» Data for the task

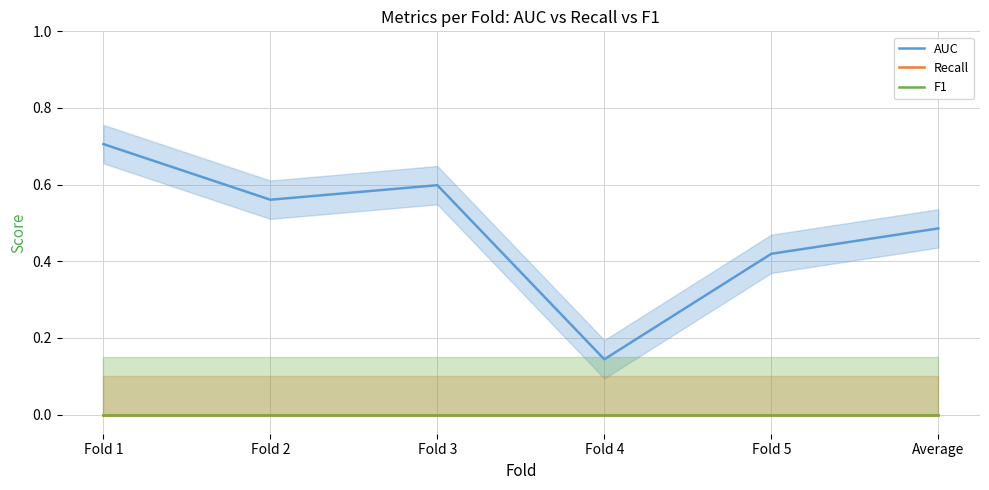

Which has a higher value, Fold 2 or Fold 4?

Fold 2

--

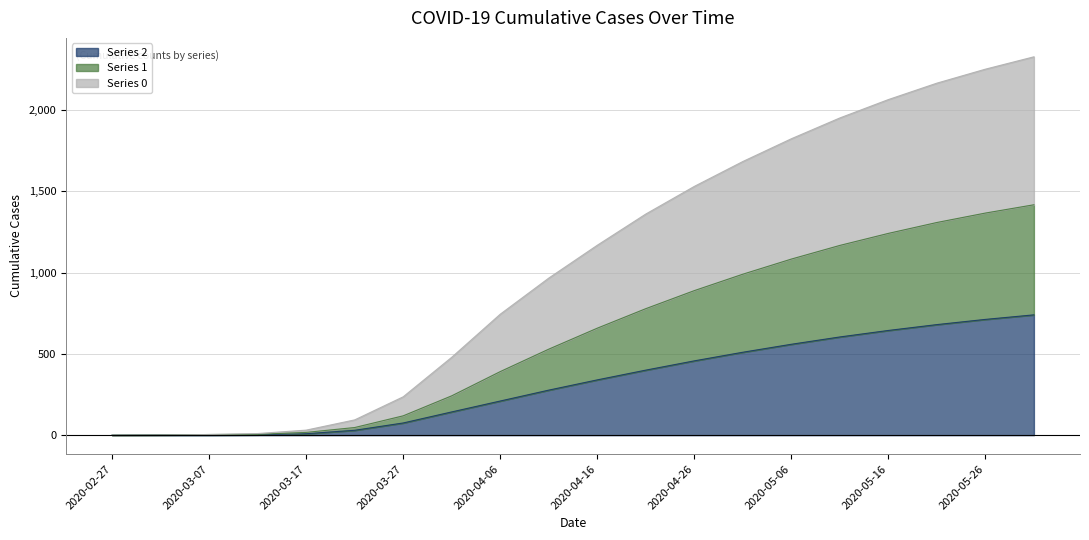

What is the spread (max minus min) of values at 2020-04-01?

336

...

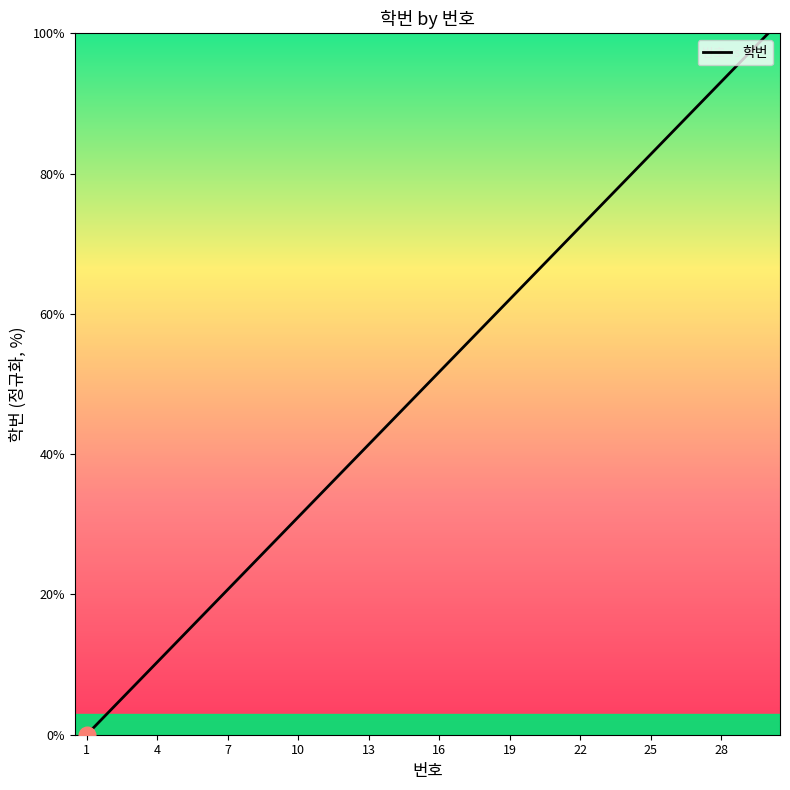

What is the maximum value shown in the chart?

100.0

» Task description
Copy every line of the data above that contains the string "What", matching case.

» Solution for this problem
What is the spread (max minus min) of values at 2020-04-01?
What is the maximum value shown in the chart?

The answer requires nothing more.